Personal items believed to belong to the Regelbrugge family recently found in the area became a trail of clues.
Trenary had particular praise for Sgt. Danny Wikstrom and deputy Glen Bergstrom, who lives in Oso. The pair have worked search-and-rescue in the county for years, and were involved in the mudslide response from the outset.
“I'm humbled and honored that we are able return Kris to her family,” Trenary said. “I'm also extremely grateful to the communities of Oso, Darrington and Arlington who stood beside us these past four months in our efforts to recover all of the missing victims.”
Search-and-rescue crews used evidence-based techniques often employed by police in missing persons cases to aid them in their search. The knowledge, support and pressure from the community pushed searchers to not give up.
It has been two months since the 42nd mudslide victim was recovered.
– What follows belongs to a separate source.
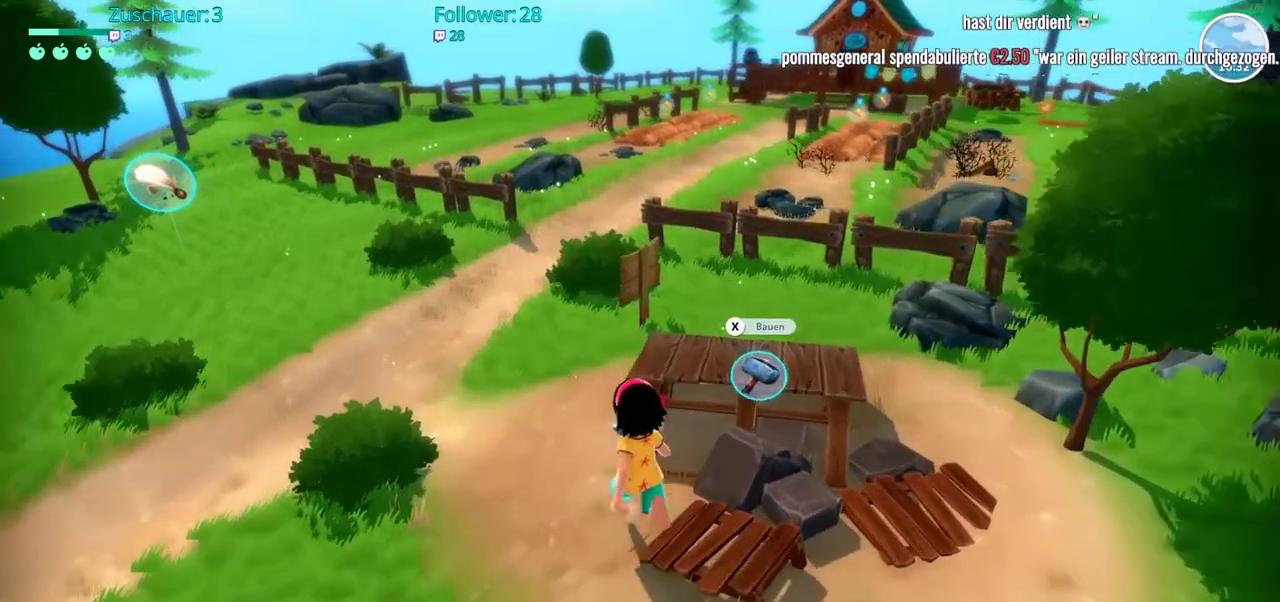
{"buttons": [], "left_stick": "up-left", "right_stick": "center", "events": []}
Steven Hadaway, 53, of Darrington was found May 22. The morning of the mudslide he'd been installing a satellite dish on the roof of Amanda Lennick's Steelhead Haven house. She also perished.
His brother, John Hadaway, cried when he learned that the sheriff's office was confident it had found Kris Regelbrugge.
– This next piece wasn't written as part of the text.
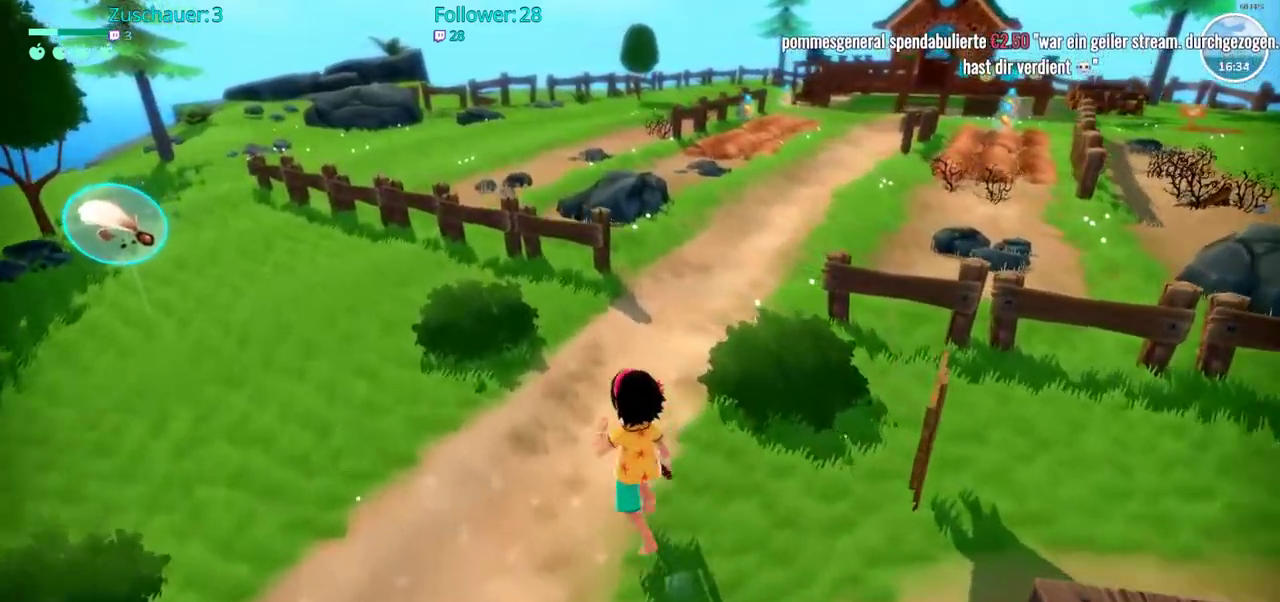
{"buttons": [], "left_stick": "up", "right_stick": "center", "events": []}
“It's a very emotional day. It's tears of joy,” Hadaway said. “On the other hand, it's just so, so sad.”
Hadaway spent time in the debris fields searching for his brother. He knew the odds were against finding everyone, but also felt that the community would “never, never, never” give up.
“Finding one person is a miracle, but 43 out of 43, I don't think there are words in the dictionary for that.”
Each of the victims identified so far died from multiple blunt force injuries, according to medical examiner reports.
For more than a month after the slide, up to 1,000 searchers crawled over the site, looking for victims. The active search was suspended in late April, but spotters have stood watch, first as crews with heavy equipment excavated Highway 530 and, lately, as the debris piles are broken down.
Since April, the sheriff's office quietly deployed people back to the slide area on more than a half-dozen occasions. Their mission was to follow up on what were considered promising clues about Regelbrugge's location, often suggested by locals.
Searchers last week found items belonging to the couple and focused their efforts in that area.
The Regelbrugges are survived by two daughters, Sara and Shante; three sons, Kyle, Scott and Brian; and two grandchildren.
“It is a testament to the persistence of the sheriff's office that today, four months after the slide, we recovered the final victim,” said Snohomish County Executive John Lovick. “The sheriff's search and rescue teams are true professionals. I am honored and humbled by their dedication and commitment to this community.”
Meanwhile, a special county-state panel will soon begin examining circumstances preceding the landslide and the emergency response when the hill gave way.
Inslee and Lovick had been expected to launch the commission Tuesday but the announcement was postponed.
“There are a few last-minute pieces that had to be worked out,” said Jaime Smith, spokeswoman for the governor. “People have a lot of questions and (we) want to try to answer those before we announce.”